TODAY SHOW: Newport Academy Featured on a Special ‘Today’ Show Series

Newport Academy on the Today Show

The Today Show came to Newport Academy to learn the truth from teens struggling with mental health concerns.

NBC’s Maria Shriver visited Newport Academy to kickoff of the Today Show’s special series, “The Secret Lives of Teens.” Maria spoke with a group of Newport Academy alumni who bravely shared their stories. In the series, they touched on teen anxiety, teen depression, self-harm, and learning the tools to cope.

This edition of the series focuses on teen anxiety. Below is the transcript of the segment.

Matt Lauer, Today Show host: We’re talking about some issues that teens commonly deal with but also commonly hide from their parents. Maria Shriver is here. She’s the parent of four children; one is still a teenager. Maria, good morning.

Maria Shriver: Good morning, Matt. Thanks so much. Well, we’re kicking off this series with a big topic: anxiety. More and more kids are suffering from it, so we gathered up a group of teens together to talk about anxiety, why they seem to have it, what we as parents can learn from it, how we contribute to it. Take a look …

Below is a transcript of the ‘Today’ show conversation.

Teens Feeling Pressure

Fifteen-year-old Annamarie was a straight-A student.

Annamarie: I would always have trouble breathing when I was feeling anxious and I’d kind of feel my chest tighten.

Maria: Seventeen-year-old Jake was a popular athlete.

Jay: It’s a lot of fleeting thoughts in my head, a lot of fear, but I don’t really know what I’m afraid of.

Maria: Today, an estimated 1 in 10 teens experiences anxiety so severe that it disrupts their lives.

Annamarie: Everyone that I know has some form of anxiety. It’s scary.

Maria: We went to Newport Academy, a behavioral treatment center, to talk to these high schoolers about the anxiety from parents, friends, and school. [Speaking to a group of Newport Academy residents] How many of you kept your anxiety a secret?

Jay: Well, for me, because that was definitely a big thing, was hiding it. So, showing things like fear and sadness were almost taboo.

Annamarie: I didn’t see any other people in my life struggling with anxiety, and so I never wanted to show anyone how anxious and stressed out I really was.
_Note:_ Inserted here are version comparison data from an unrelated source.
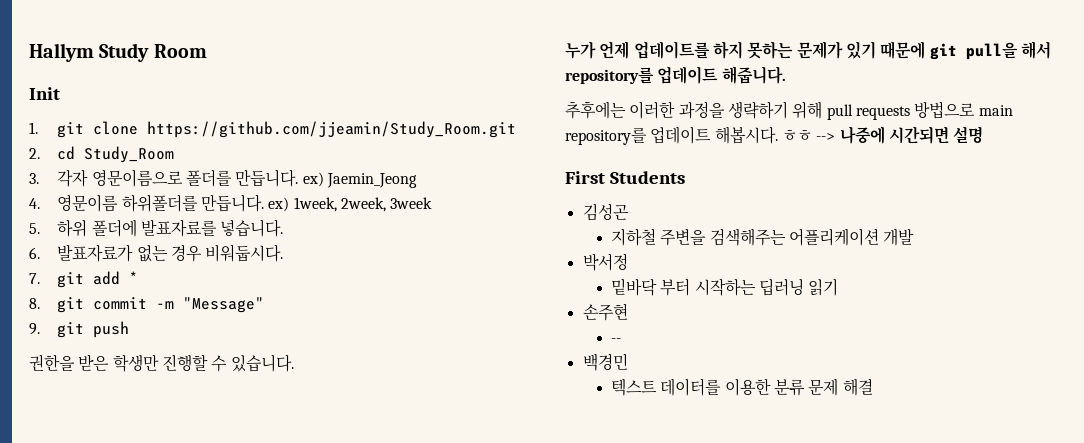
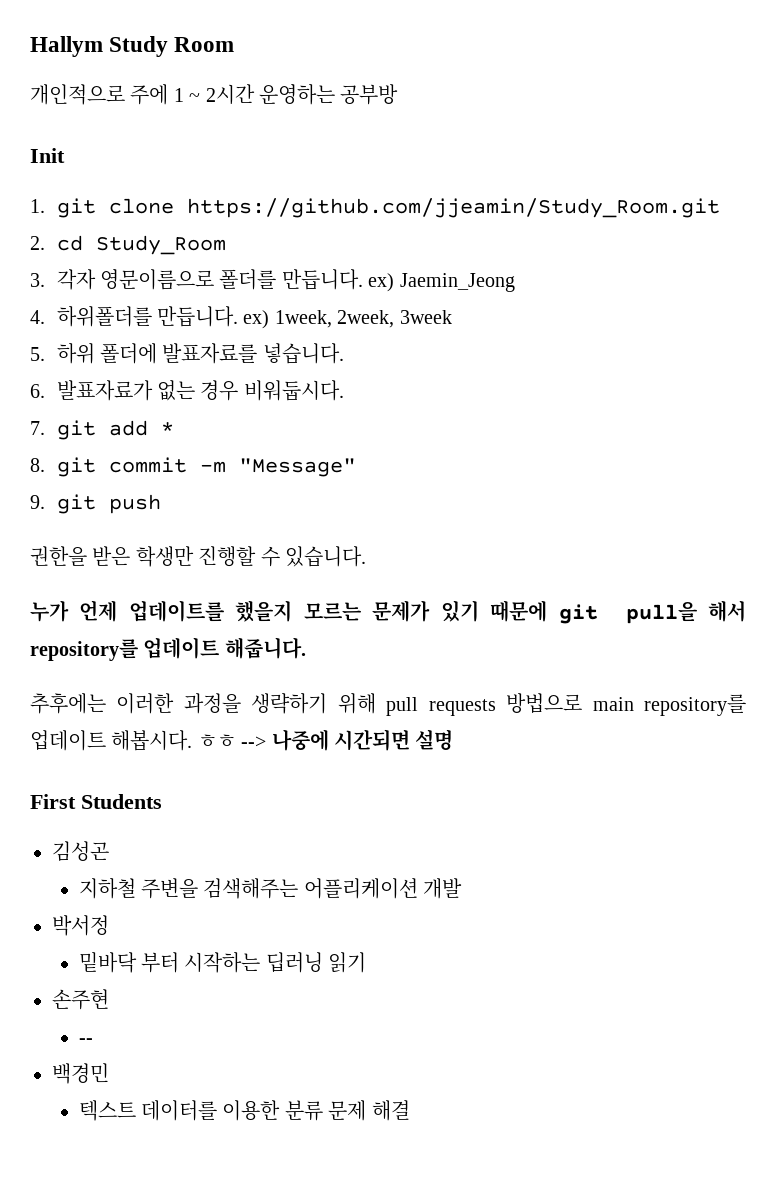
(207, 51) none -> [30,84,399,105] // 개인적으로 주에 1 ~ 2시간 운영하는 공부방
[57,194,119,212] 영문이름 -> (45, 317) none
[712,41,794,59] 하지 못하는 -> [235,600,361,622] 했을지 모르는

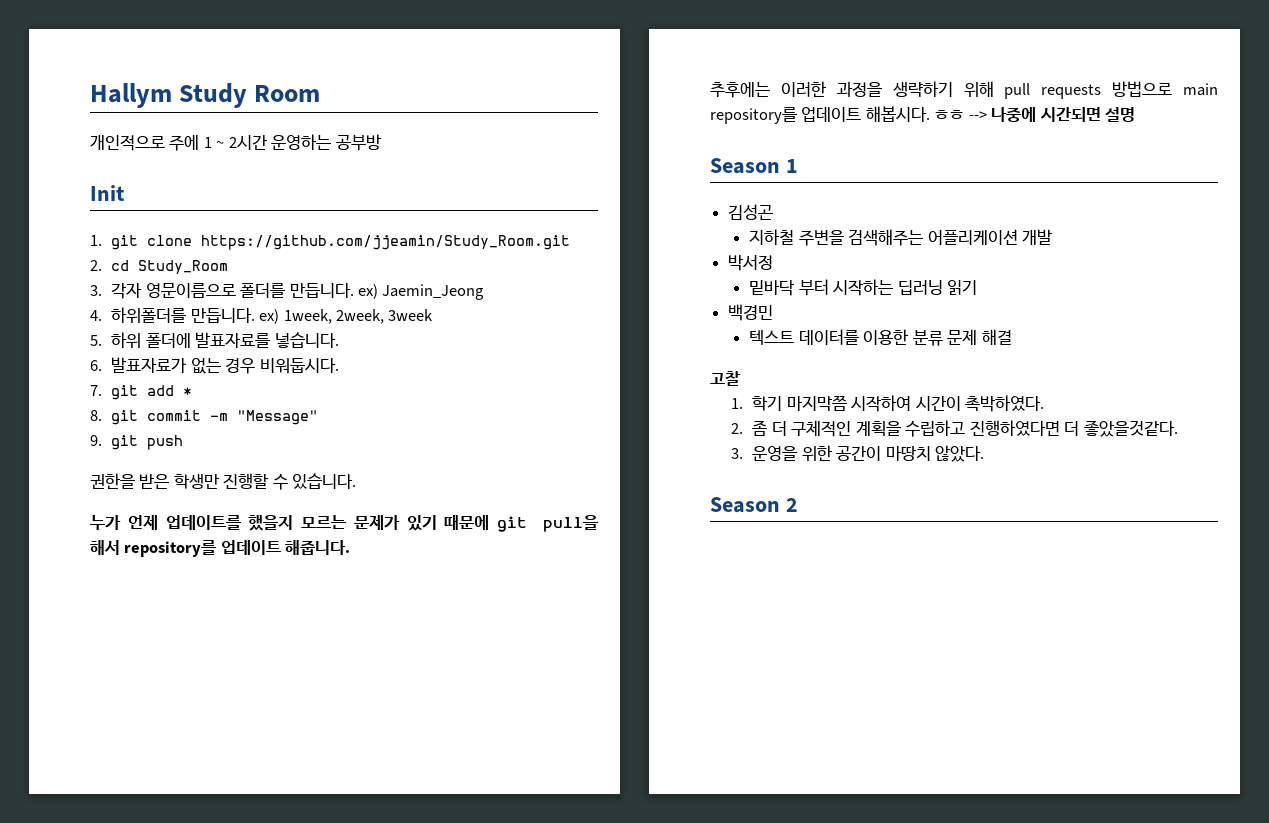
[30,794,162,809] First Students -> [710,158,798,174] Season 1
[52,989,109,1010] [78,1038,93,1044] // 손주현 // -- -> (978, 287) none
(410, 1110) none -> [710,371,741,386] [731,395,1045,412] [731,420,1178,437] [731,445,985,462] [710,497,798,513] // 고찰 // 1. 학기 마지막쯤 시작하여 시간이 촉박하였다. // 2. 좀 더 구체적인 계획을 수립하고 진행하였다면 더 좋았을것같다. // 3. 운영을 위한 공간이 마땅치 않았다. // Season 2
Maria: So many parents today are referred to as “helicopter parents.” They’re trying to get you the best SAT tutors, they’re trying to get you after school help, they’re trying to get you to get a scholarship on a sports thing. You guys are all nodding. Is that causing anxiety?

Jay: Absolutely.

Annamarie: Yes.

Jay: And from a really early age, I was exposed to the idea that if you don’t get into a good college, you’re not going to be successful in life, you’re going to amount to nothing. And so I was really stressed out about getting good grades.

The Impact of Social Media on Teens

Maria: Another stressor, pretending online to be someone they weren’t. [To the group] Did social media exacerbate your anxiety?

Annamarie: On social media, I was a different person, I was having fun all the time, I was outgoing when in reality I wasn’t, and it was causing me a lot of anxiety to keep that up.

Maria: Experts say, while some anxiety in teens is normal, there are warning signs it’s become a problem.

John Piacentini, PhD, professor of psychiatry and Biobehavioral Sciences at UCLA School of Medicine: Probably the biggest issue is one of avoidance, so teens that are anxious tend to avoid things that they find frightening. And this can be going to school, this can be social relationships, not going to work.

Maria: To numb themselves, some teens secretly use alcohol or drugs.

Jay: I started to lead a double life. I mean it was basically, wake up in the morning, get dressed and everything, be really nice to my mom—“I love you, mom”—and she drops me off and then I walk on to school and I’m known there as the stoner kid.

Maria: And your mother had no idea that when you got out of that car and said, “I love you, mom,” that you were a druggie in school?

Jay: She had no idea, no.

Maria: Others turned to self-harming behavior like cutting. One survey shows nearly one in five college students have tried it. [To the group] Explain that to me. I’m a mom. It’s hard for me to understand how cutting yourself actually helps.

Annamarie: It kind of took my mind away from the emotional pain and I would completely forget about everything that I was dealing with because something else hurt.

Maria: Through treatment here, these teens say they’ve learned healthier ways to cope.

Teen Anxiety and Learning to Cope

Jay: And a big cause of my anxiety was the fear of the unknown, the fear of what might happen, and so one thing that really helps me is just trying to stay in the moment.

Annamarie: The biggest tool for me is probably honesty, honesty with myself for where I’m really at, and honesty with the people that are here to help.

Maria: So, experts say honesty is the key. We have to encourage our children to talk to us about what they’re feeling, what they’re going through.

A huge thank you to the Today Show for honoring the remarkable bravery and honesty of these teenagers.